Freekeh is the young, green wheat that has been cracked and toasted. It’s a healthy, whole grain and can be substituted for bulgur. This recipe was inspired by Ottolenghi, the great Isreali chef who has several terrific restuarants in the UK. It was demoed by Danielle as part of our “50 Shades of Grain” series in October and November 2015.

 1 large onion, thinly slice
2 T olive oil
2/3 C freekeh
1 C vegetable broth
1/8 t ground cinnamon
1/8 t ground allspice
1 C Greek yogurt
2 t fresh squeezed lemon juice
½ garlic clove, minced
1 T each – fresh chopped parsley, mint and/or cilantro
2 T pine nuts, toasted (can substitute sliced almonds, pumpkin seeds, pistachios, walnuts or pecans)

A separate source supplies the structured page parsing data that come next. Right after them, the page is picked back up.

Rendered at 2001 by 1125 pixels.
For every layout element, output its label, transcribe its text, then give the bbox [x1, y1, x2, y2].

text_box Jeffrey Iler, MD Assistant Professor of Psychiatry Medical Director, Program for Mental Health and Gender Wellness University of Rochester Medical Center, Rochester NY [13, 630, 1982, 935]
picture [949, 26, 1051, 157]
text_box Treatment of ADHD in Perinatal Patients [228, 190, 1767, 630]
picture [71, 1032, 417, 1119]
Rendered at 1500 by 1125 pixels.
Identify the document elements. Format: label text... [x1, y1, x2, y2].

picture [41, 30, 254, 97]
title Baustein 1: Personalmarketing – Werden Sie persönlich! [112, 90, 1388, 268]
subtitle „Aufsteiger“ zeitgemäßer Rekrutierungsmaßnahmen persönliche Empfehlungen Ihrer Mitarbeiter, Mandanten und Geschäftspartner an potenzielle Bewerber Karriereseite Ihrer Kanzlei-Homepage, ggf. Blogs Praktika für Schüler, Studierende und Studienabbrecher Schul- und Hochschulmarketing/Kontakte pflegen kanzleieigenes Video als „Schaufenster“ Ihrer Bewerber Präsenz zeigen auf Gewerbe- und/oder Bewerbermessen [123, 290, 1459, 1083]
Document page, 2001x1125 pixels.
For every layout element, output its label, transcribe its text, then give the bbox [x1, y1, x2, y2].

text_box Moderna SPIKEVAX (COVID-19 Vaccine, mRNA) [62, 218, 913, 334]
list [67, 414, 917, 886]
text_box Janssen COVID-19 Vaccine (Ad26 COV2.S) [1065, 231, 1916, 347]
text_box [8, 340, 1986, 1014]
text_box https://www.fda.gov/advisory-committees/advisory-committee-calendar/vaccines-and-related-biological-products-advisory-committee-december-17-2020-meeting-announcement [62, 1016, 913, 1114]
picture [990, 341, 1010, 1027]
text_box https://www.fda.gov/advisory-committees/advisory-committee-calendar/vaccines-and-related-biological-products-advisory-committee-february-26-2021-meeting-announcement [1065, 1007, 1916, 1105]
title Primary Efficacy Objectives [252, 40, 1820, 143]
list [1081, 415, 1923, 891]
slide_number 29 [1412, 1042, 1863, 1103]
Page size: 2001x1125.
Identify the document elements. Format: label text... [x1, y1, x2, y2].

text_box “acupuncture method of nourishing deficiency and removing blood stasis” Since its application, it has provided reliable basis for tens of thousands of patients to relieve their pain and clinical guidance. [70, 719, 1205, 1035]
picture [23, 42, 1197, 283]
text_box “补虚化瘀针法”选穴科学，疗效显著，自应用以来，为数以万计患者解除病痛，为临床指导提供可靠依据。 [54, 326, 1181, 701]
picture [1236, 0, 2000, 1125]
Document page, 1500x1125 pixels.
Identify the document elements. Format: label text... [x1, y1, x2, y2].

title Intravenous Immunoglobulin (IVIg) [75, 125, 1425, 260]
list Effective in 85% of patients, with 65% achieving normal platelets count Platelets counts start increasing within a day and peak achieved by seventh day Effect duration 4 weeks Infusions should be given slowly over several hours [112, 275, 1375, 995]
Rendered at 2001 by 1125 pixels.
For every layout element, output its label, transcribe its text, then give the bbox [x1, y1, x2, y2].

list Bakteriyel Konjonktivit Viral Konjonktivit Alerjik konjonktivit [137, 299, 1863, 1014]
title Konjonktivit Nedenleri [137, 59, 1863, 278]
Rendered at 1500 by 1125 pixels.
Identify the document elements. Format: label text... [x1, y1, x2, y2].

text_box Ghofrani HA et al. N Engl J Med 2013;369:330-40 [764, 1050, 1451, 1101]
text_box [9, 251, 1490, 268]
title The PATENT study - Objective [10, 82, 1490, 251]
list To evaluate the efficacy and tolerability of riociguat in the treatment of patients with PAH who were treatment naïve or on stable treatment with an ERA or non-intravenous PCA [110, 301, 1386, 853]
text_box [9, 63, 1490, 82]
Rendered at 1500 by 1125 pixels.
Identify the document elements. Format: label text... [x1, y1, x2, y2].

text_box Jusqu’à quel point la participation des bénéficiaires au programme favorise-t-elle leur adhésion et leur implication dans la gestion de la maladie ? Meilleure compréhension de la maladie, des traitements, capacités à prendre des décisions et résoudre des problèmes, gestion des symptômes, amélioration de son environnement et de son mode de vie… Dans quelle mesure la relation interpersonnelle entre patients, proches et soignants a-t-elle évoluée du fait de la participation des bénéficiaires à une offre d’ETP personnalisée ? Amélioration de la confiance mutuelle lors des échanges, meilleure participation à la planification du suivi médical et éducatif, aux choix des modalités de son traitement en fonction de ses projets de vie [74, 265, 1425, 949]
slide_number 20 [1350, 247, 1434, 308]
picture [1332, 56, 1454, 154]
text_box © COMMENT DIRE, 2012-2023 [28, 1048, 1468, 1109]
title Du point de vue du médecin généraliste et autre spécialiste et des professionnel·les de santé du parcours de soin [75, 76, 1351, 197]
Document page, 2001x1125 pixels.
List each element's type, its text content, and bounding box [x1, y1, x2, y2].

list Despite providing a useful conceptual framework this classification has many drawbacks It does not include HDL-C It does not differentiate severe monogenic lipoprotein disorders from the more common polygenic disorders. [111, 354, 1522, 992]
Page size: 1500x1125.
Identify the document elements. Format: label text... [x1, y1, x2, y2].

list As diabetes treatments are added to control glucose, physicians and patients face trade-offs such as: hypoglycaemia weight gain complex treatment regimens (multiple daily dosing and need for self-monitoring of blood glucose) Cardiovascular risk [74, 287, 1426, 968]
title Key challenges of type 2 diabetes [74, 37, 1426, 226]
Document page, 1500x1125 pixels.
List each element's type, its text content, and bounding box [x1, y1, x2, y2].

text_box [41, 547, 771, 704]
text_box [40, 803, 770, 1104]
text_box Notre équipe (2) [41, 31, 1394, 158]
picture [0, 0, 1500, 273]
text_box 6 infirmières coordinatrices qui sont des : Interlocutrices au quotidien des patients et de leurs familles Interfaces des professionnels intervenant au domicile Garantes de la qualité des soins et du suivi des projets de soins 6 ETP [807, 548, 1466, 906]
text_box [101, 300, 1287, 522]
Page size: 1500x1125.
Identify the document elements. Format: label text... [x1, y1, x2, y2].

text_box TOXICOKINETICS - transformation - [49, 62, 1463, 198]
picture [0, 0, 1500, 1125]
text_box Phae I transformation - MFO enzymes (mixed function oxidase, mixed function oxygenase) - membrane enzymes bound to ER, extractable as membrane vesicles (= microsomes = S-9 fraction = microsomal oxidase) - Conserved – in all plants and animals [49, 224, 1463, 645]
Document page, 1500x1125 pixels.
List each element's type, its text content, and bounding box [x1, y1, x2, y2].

Heat the olive oil in a large heavy-based pot and add the sliced onion. Cook on medium heat, stirring occasionally until the onion is soft and brown, about 10 minutes. Meanwhile, rinse the freekeh in cold water to remove any film or residue. Add the freekeh, cinnamon and allspice to the onions, followed by the broth. Bring to a simmer, cover and reduce the heat to a bare minimum and leave to simmer for 15 minutes. Remove the pan from the heat and leave it covered for another 5 minutes. Remove the lid and fluff to allow steam out and the pilaf to cool down a bit.

While the pilaf is cooling, mix together the yogurt, lemon juice, garlic and a bit of salt. Taste and adjust for more lemon or salt. When the pilaf has released it’s steam and cooled a bit, add the chopped herbs and nuts. Stir well, taste and adjust for salt. Serve with a generous dollop of yogurt on top and a trickle of olive oil, if desired. Serves 2-4.